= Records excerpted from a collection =

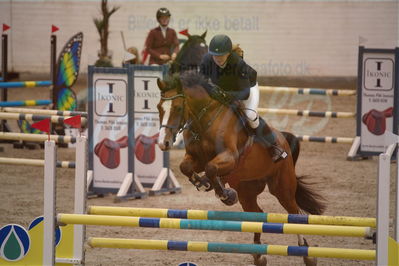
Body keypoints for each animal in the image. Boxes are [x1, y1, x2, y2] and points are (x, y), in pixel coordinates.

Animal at [157, 71, 328, 266]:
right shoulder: (196, 158)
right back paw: (259, 255)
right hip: (247, 190)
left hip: (282, 188)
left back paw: (306, 253)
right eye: (159, 108)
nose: (163, 143)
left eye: (178, 108)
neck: (204, 122)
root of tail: (283, 139)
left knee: (294, 213)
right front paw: (203, 183)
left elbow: (211, 167)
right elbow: (186, 167)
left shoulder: (231, 157)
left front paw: (225, 194)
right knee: (257, 214)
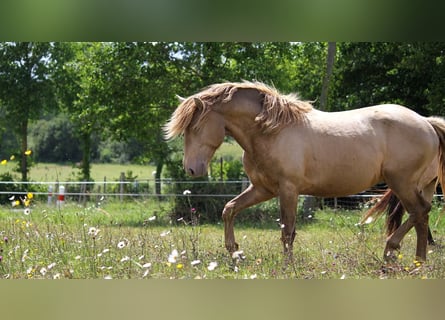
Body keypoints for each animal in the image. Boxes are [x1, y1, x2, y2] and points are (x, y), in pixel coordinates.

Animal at [164, 81, 445, 262]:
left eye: (195, 128)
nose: (191, 169)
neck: (271, 130)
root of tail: (426, 123)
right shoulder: (263, 189)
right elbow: (229, 209)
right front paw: (235, 251)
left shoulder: (288, 189)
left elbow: (287, 230)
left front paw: (287, 265)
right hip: (421, 186)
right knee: (422, 216)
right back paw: (418, 260)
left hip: (402, 183)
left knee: (419, 212)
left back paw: (392, 250)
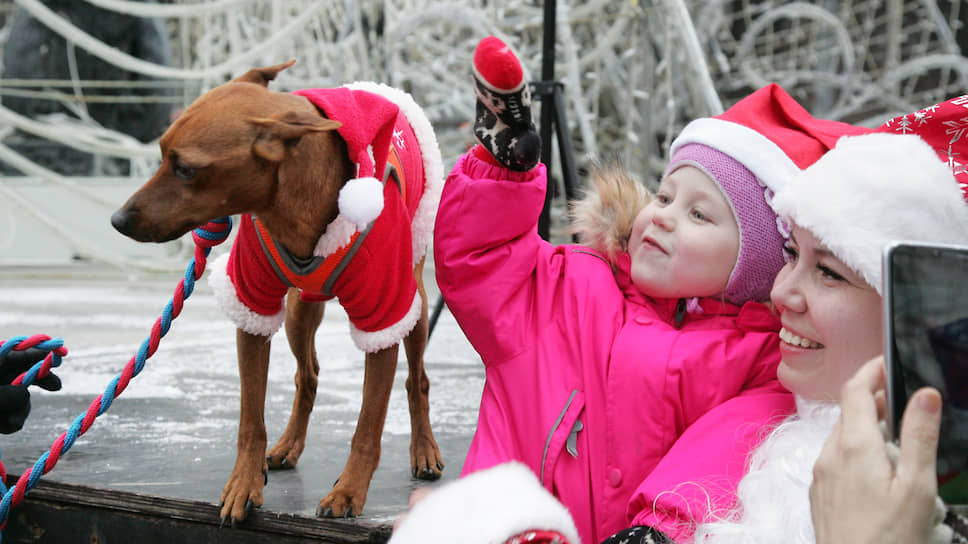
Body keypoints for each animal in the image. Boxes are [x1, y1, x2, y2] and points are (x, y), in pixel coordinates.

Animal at [111, 61, 444, 524]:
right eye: (162, 154)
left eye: (187, 169)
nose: (117, 219)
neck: (296, 209)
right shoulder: (252, 308)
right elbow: (251, 419)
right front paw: (243, 483)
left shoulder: (384, 314)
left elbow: (368, 424)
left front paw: (348, 491)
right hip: (299, 312)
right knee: (308, 375)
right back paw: (289, 444)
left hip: (415, 303)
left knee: (418, 380)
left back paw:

= Work to complete =
The records above must be retyped exactly. Please omit the pictures.

= Result of this exercise =
Body keypoints for each animal in the image. Boxes are [x1, y1, x2, y2] and points are (x, y), in pixel coordinates.

Animal at [157, 71, 328, 266]:
right shoulder: (196, 158)
right back paw: (259, 255)
right hip: (247, 190)
left hip: (282, 188)
left back paw: (306, 253)
right eye: (159, 108)
nose: (163, 143)
left eye: (178, 108)
neck: (204, 122)
root of tail: (283, 139)
left knee: (294, 213)
right front paw: (203, 183)
left elbow: (211, 167)
right elbow: (186, 167)
left shoulder: (231, 157)
left front paw: (225, 194)
right knee: (257, 214)
Body keypoints for each animal in the image. Boxes are [x1, y1, x2, y2] and points are (x, y), in pixel coordinates.

Animal at [164, 81, 445, 262]:
left eye: (195, 128)
nose: (191, 169)
neck: (271, 130)
root of tail: (426, 123)
right shoulder: (263, 189)
right elbow: (229, 209)
right front paw: (235, 251)
left shoulder: (288, 189)
left elbow: (287, 230)
left front paw: (287, 265)
right hip: (421, 186)
right knee: (422, 216)
right back paw: (418, 260)
left hip: (402, 183)
left knee: (419, 212)
left back paw: (392, 250)
Body keypoints for each animal in the image. Boxes are [x1, y1, x2, y2] and points are (x, y), in pixel coordinates.

Animal at [111, 61, 444, 524]:
right eye: (162, 154)
left eye: (187, 169)
nose: (117, 219)
neck: (296, 209)
right shoulder: (252, 308)
right elbow: (251, 419)
right front paw: (243, 483)
left shoulder: (384, 314)
left elbow: (368, 424)
left front paw: (348, 491)
right hip: (299, 312)
right knee: (308, 375)
right back paw: (289, 444)
left hip: (415, 303)
left knee: (418, 380)
left back paw:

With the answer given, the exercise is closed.